Mike Danton's hockey career
CBC Sports Online | Last updated May 14

· Mike Danton, a centre with the St. Louis Blues, was arrested in San Jose, Calif., on April 16, 2004 just hours after the team was ousted by the Sharks in Round 1 of the Stanley Cup playoffs. A criminal complaint filed in a federal court in Illinois stated that Danton and a woman, 19-year-old Katie Wolfmeyer, allegedly attempted to hire a man to kill a male acquaintance, reported to be Danton's lover.

· A 23-year-old win-at-all-cost scrapper, Danton played all five playoff games, scoring a goal in Game 4, a 4-3 loss on April 13.

· Danton struggled to regain his spot in the Blues' lineup late in the regular season after missing eight games with a shoulder injury. Unlike in the past, he kept his mouth shut and continued to work hard, a sign that Danton's career and life seemingly had turned the corner.

· Danton cracked the Blues' lineup out of training camp, replacing fellow pest Tyson Nash, and posted 12 points in a career-high 68 games in 2003-04.

· The Blues gave Danton a fresh start, acquiring the physical forward in a trade with the New Jersey Devils on June 21, 2003.

· Danton scored twice in 17 games with New Jersey during 2002-03 season.

· Danton was suspended by the Devils in December 2002 when he refused a demotion to the team's American Hockey League affiliate in Albany. A month later, he served the Devils with legal papers, seeking to gain his release from the team. Danton sat at home while New Jersey won the 2003 Stanley Cup.

· Known to some hockey fans as the guy who uttered, "I'm not drinking Lou's Kool-Aid." The comment was in reference to Devils' general manager Lou Lamoriello, who refused to pay the medical bills when Danton sought advice on a reported abdominal tear.

· Legally changed his last name to Danton from Jefferson on July 25, 2002, because he wanted to distance himself from a bad relationship with his family, including his father Steve. Chose the name Danton because it was the first name of a boy at a summer hockey camp, and it sounded cool.

· Suspended for the first time during the 2001-02 season by New Jersey for refusing to report to the Albany River Rats of the American Hockey League.

· Danton won an Ontario Hockey League championship with the Barrie Colts in 1999-2000.

· Drafted 135th overall by New Jersey after scoring 87 points in his final year of junior hockey with Barrie.

· Danton amassed 179 points in 141 games over three Ontario Hockey League seasons with Sarnia, Toronto and Barrie.
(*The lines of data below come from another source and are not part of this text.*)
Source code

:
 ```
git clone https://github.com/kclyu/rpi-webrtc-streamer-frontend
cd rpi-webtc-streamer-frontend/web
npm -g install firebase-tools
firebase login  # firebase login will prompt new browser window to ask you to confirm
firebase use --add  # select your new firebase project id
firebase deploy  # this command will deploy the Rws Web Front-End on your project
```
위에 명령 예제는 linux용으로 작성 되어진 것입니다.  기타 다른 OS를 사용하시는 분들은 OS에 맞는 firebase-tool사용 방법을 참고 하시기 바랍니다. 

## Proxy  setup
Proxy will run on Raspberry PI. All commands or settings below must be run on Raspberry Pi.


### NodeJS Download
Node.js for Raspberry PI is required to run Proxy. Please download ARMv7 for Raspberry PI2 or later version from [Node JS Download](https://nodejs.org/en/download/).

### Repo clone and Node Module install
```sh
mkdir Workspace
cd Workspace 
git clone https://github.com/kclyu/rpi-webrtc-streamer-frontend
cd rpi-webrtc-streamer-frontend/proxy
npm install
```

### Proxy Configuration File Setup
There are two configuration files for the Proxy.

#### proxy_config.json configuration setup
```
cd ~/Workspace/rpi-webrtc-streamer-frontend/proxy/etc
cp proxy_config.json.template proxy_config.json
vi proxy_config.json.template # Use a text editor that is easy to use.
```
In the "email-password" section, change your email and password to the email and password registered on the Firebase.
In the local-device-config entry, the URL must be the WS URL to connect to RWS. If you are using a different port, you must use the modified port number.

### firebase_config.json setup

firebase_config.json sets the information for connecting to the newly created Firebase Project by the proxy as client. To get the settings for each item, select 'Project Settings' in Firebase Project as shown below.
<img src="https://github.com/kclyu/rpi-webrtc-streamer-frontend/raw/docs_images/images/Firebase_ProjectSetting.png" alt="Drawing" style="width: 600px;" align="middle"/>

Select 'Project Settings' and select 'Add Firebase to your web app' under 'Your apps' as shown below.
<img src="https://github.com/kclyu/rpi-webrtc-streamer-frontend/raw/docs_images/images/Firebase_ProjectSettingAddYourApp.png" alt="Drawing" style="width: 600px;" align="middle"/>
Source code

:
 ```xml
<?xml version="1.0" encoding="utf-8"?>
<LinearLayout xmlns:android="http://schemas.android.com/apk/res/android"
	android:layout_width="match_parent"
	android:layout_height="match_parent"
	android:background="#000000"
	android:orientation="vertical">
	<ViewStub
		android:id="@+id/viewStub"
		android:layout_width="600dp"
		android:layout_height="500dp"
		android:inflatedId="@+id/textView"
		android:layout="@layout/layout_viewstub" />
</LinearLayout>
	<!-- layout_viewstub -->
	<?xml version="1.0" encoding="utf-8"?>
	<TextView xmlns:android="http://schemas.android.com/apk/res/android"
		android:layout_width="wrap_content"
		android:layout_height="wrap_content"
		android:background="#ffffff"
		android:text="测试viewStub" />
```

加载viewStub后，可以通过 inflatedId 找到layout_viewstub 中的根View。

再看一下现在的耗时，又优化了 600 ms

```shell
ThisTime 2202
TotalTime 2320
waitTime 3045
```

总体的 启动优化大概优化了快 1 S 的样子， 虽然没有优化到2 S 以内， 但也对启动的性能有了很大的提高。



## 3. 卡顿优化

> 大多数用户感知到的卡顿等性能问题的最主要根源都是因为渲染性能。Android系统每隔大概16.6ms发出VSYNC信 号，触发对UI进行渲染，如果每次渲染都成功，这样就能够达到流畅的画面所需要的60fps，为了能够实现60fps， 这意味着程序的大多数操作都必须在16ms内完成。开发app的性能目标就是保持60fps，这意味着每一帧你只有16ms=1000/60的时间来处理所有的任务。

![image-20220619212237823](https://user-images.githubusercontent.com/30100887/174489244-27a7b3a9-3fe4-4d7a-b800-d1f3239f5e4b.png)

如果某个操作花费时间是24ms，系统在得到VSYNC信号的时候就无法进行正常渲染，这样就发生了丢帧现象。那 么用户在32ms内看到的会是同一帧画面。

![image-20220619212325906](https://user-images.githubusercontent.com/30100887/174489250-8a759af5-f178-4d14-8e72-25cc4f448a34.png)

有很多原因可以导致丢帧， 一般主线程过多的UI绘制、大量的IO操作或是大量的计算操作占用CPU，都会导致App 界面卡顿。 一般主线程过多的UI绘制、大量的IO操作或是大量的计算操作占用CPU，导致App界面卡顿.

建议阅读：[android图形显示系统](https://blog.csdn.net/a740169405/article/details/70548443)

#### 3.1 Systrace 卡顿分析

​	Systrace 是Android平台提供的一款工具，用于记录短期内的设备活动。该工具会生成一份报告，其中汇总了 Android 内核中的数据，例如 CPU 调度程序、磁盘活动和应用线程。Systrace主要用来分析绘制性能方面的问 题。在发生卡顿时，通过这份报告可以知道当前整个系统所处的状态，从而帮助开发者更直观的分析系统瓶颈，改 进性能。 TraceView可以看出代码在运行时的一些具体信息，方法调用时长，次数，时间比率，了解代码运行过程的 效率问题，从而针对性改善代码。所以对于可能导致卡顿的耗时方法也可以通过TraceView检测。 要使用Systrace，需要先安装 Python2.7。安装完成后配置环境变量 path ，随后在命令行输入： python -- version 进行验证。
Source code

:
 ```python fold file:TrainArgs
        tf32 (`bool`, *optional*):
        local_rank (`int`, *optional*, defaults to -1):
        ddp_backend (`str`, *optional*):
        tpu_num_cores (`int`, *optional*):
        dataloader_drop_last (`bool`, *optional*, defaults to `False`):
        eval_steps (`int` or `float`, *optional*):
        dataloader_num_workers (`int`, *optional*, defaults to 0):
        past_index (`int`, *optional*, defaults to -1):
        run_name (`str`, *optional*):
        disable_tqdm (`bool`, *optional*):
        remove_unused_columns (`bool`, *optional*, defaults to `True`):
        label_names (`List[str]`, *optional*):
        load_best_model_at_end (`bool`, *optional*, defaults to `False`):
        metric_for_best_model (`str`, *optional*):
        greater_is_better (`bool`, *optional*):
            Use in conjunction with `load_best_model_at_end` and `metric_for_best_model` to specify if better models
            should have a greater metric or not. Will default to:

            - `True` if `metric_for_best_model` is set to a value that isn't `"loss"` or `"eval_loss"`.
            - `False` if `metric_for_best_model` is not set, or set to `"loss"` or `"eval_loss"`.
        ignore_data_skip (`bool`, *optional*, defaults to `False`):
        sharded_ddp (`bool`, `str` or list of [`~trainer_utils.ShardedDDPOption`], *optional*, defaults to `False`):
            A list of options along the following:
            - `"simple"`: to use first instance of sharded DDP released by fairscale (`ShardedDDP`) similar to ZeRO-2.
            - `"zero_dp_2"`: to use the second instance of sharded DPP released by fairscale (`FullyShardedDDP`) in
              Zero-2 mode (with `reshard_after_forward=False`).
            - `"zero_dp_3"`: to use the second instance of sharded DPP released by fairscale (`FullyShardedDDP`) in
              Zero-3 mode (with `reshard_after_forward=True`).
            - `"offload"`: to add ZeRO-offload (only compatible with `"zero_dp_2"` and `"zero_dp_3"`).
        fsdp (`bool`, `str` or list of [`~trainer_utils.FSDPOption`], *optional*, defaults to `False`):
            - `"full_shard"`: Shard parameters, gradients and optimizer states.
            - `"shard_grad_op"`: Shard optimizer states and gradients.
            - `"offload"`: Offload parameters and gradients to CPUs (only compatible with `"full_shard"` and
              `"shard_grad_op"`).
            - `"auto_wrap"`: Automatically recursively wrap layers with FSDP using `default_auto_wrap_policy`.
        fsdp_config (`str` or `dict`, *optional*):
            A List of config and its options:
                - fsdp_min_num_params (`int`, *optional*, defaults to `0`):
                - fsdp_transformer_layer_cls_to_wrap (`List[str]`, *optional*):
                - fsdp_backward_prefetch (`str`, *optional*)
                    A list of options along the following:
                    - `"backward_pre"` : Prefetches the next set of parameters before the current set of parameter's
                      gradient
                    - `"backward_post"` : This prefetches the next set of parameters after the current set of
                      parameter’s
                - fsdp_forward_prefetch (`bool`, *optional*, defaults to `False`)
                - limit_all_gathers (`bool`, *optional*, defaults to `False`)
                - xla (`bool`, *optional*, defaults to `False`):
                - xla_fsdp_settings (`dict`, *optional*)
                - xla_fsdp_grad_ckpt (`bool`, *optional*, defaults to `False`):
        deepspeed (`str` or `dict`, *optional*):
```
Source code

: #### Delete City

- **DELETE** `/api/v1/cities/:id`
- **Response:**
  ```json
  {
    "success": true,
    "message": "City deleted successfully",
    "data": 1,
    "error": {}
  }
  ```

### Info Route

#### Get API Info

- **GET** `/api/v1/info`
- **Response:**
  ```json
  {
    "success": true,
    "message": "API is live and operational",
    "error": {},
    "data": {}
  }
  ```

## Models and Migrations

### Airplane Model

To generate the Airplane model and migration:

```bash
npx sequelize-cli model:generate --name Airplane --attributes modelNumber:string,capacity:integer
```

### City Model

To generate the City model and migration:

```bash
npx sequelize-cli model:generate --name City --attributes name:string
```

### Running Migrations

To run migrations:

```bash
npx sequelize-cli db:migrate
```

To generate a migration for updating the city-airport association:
· At the 2000 Memorial Cup, Danton slammed Rimouski Oceanic star centre Brad Richards, suggesting the Quebec Major Junior Hockey League player wouldn't last five games in the Ontario league. Richards is now one of the Tampa Bay Lightning's best forwards. He finished tied for ninth in NHL scoring this season with 79 points.

· Part of an eight-player Ontario Hockey League trade on Jan. 11, 1999. Dealt to Barrie from the Toronto St. Michael's Majors along with Ryan Barnes, Sheldon Keefe and Shawn Cation. Majors management reportedly didn't approve of the influence agent David Frost had over the players.

· Described by former junior teammates as quiet, somewhat anti-social when it came to off-ice outings. Reportedly refused to participate in team functions.

· Led all Ontario Hockey League players with 107 penalty minutes during 2000 playoffs.

· Drafted by the Ontario Hockey League's Sarnia Sting as a 16-year-old after collecting 28 points in 35 games for the Quinte Hawks of the Metro Toronto Junior Hockey League. Danton became associated with controversial agent David Frost, who at the time was an assistant coach with Quinte. Frost has been suspended indefinitely by the Ontario Hockey Association and the Metro Toronto Hockey League for incidents on and off the ice.

· Formed the Quinte Four along with Ryan Barnes, Sheldon Keefe and Shawn Cation.

· Danton won a bantam all-Ontario championship playing for the Toronto Young Nationals of the Metro Toronto hockey league.